The Guru identifies with that frustrating experience and says I have lost strength, having given instructions every day. In the first composition, the Guru began with this; this mind does not do even a bit of what is said. And we still see that in this third composition. There comes a point when telling and teaching is not effective anymore. So, the Guru says, sing the songs of the One. Singing takes us out of cognition and into an experience. We are dealing with this primordial condition, this human condition that manifests itself in our thinking and behavior and our relationships worldwide. And still, we have not been able to understand how to grapple with it mentally, how to free ourselves in our behavior and understand our relationships. Now it is time to feel it, and singing takes us to the next level outside of this world and our cognition. If we have been able to experience the primordial struggle of the mind mentioned in the first composition, if we have been able to think through these struggles but still are not able to come to an understanding of how they change our behavior in the second composition, then, the Guru says, let us sing the songs of the One so that we may feel it on a level that is beyond cognition. There is a time to understand and learn, and then there is a time to feel. 

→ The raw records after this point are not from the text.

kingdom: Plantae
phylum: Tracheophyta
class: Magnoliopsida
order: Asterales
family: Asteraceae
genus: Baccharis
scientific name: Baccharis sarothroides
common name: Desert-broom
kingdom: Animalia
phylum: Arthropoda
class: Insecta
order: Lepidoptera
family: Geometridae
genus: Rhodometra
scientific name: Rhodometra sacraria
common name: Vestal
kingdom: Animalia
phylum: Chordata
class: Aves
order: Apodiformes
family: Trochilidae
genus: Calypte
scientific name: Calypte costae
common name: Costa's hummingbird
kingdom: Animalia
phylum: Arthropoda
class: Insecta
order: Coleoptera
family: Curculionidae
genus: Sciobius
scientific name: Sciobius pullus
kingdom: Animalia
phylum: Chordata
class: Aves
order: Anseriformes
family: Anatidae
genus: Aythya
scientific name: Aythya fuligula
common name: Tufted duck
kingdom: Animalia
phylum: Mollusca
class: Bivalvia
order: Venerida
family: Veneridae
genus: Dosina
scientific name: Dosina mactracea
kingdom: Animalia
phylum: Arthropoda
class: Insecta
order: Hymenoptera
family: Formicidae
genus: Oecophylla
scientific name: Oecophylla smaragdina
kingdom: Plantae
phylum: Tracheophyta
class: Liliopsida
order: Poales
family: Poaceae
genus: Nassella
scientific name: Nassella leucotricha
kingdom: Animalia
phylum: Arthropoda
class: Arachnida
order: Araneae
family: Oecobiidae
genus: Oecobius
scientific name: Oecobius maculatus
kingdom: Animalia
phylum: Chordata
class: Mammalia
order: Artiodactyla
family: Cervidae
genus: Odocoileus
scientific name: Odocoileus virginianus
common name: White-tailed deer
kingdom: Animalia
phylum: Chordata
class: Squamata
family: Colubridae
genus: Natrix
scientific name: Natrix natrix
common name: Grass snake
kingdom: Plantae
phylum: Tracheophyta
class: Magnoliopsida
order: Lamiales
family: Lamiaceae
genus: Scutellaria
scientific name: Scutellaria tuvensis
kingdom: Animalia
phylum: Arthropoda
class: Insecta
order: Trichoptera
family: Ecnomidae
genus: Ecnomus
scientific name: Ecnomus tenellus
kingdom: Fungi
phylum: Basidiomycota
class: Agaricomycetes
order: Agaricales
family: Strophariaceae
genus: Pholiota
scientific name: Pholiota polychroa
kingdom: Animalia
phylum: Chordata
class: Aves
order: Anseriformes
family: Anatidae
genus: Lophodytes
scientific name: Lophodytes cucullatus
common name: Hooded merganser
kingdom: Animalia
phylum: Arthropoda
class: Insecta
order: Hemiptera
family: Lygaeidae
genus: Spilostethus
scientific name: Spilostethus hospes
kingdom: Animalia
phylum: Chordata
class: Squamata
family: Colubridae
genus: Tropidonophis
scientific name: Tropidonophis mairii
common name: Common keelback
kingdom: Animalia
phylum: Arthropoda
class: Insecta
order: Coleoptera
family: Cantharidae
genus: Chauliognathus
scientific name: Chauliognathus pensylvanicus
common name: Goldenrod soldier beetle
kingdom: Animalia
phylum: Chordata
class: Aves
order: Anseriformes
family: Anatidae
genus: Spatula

And we all can sing, collectively! This composition is about the world, not just one of us or our small circles and our direct relationships. This is about the world. We can all sing, and when our voices blend, it does not matter if some of us can’t carry the tune as well — the voices meld together. Even when we sing different notes, our voices tend to adjust to make harmonies. Even if people are singing different things, there is a way that sounds wrap themselves around each other. It is in this collective singing that we learn without talking. If we got a big group of people together and asked them to all talk, there would be discord. But when we are singing, there is something to that, beyond cognition, beyond teaching, beyond thinking. Can we move beyond the intellectual and begin to feel and experience this understanding about the ways of the world and the ways we practice love? Can we allow our exhausted minds to experience a new kind of knowing? Can we sing the songs of 1Ness?